What you need to do
Return the passage below on Google's response to the Japan tsunami word for word, in full.

An oddly equipped car made its way last week through the rubble in this tsunami-stricken port city. On the roof: an assembly of nine cameras creating 360-degree panoramic digital images of the disaster zone to archive damage.

It is one of the newest ways that Google, a Web giant worldwide but long a mere runner-up in Japan’s online market, has harnessed its technology to raise its brand and social networking identity in this country.

Google was also quick in the early hours of the disaster to assemble a Person Finder site that helped people learn of the status of friends and relatives affected by the earthquake and tsunami.

It is important to note that Google cannot yet determine whether or not these efforts have helped them to crest the Japanese browser use market; however, that is far from what interests me.

While writing about the social significance of non-events for orgtheory.net, I asked the following question:

After studying the Tylenol Poisoning Tragedy (see chapter one of Minding the Machines:Preventing Technological Disaster) and many others, we ask: are there circumstances under which a firm might gain, over the long run, from a carefully handled crisis? Students, especially of the conspiracy theory bent, go nuts with this one, and reformulate my question: are there circumstances under which a firm might gain, over the long run, from a carefully planned and handled crisis?

So, while I have no illusions that Google planned the Tsunamis in Japan, I wonder if non-local crisis response research and development might be a way answer the question above or shift the dialogue to such topics as “planned disaster response by for-profit agencies.” It seems as though organizaitons like Google with oodles of slack resources and a penchant for expansion might serve themselves well by expressing “social responsibility” during times of non-local crisis … especially, in nations where their product, service, etc. is not the leading brand, type, etc.

Hence, almost sounding like a conspiracy theorist now, is it just a coincidence that Google reached out to Japan?

Data excerpt
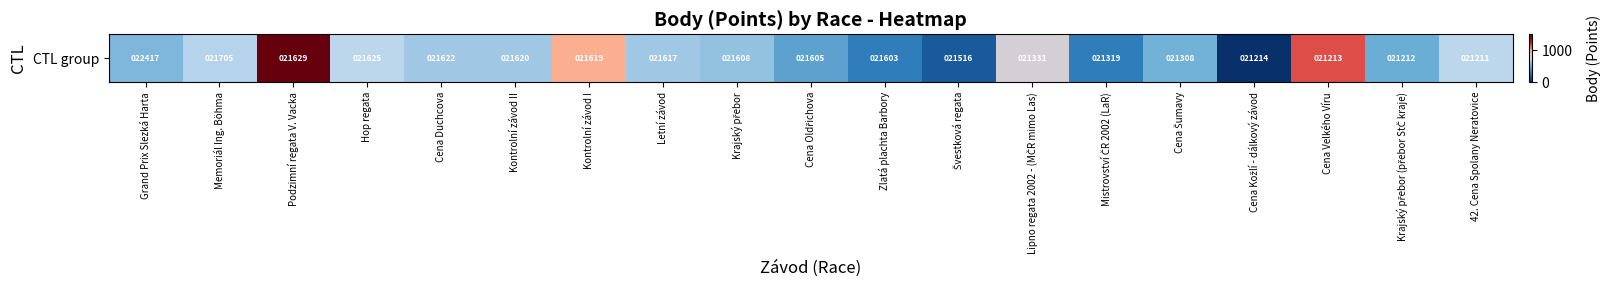

The chart shows a value of 721 at 42. Cena Spolany Neratovice. True or false?

True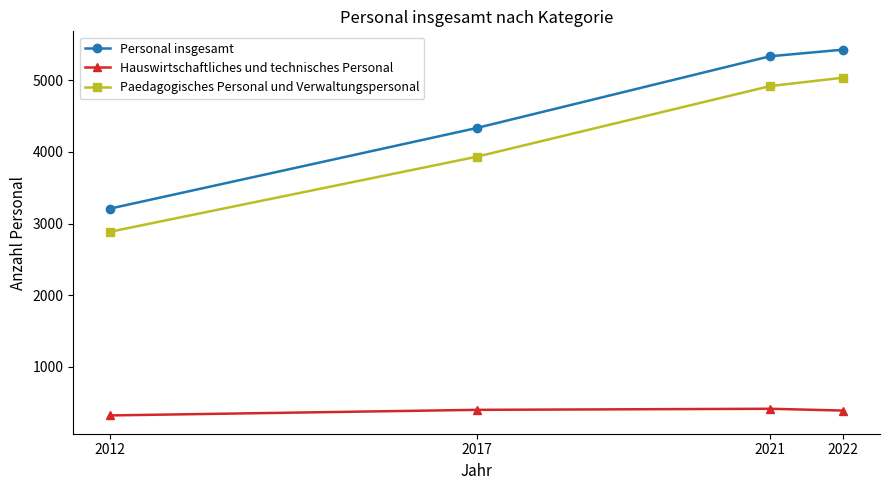

What value does the Personal insgesamt series have at 2017?

4334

Answer space
An oddly equipped car made its way last week through the rubble in this tsunami-stricken port city. On the roof: an assembly of nine cameras creating 360-degree panoramic digital images of the disaster zone to archive damage.

It is one of the newest ways that Google, a Web giant worldwide but long a mere runner-up in Japan’s online market, has harnessed its technology to raise its brand and social networking identity in this country.

Google was also quick in the early hours of the disaster to assemble a Person Finder site that helped people learn of the status of friends and relatives affected by the earthquake and tsunami.

It is important to note that Google cannot yet determine whether or not these efforts have helped them to crest the Japanese browser use market; however, that is far from what interests me.

While writing about the social significance of non-events for orgtheory.net, I asked the following question:

After studying the Tylenol Poisoning Tragedy (see chapter one of Minding the Machines:Preventing Technological Disaster) and many others, we ask: are there circumstances under which a firm might gain, over the long run, from a carefully handled crisis? Students, especially of the conspiracy theory bent, go nuts with this one, and reformulate my question: are there circumstances under which a firm might gain, over the long run, from a carefully planned and handled crisis?

So, while I have no illusions that Google planned the Tsunamis in Japan, I wonder if non-local crisis response research and development might be a way answer the question above or shift the dialogue to such topics as “planned disaster response by for-profit agencies.” It seems as though organizaitons like Google with oodles of slack resources and a penchant for expansion might serve themselves well by expressing “social responsibility” during times of non-local crisis … especially, in nations where their product, service, etc. is not the leading brand, type, etc.

Hence, almost sounding like a conspiracy theorist now, is it just a coincidence that Google reached out to Japan?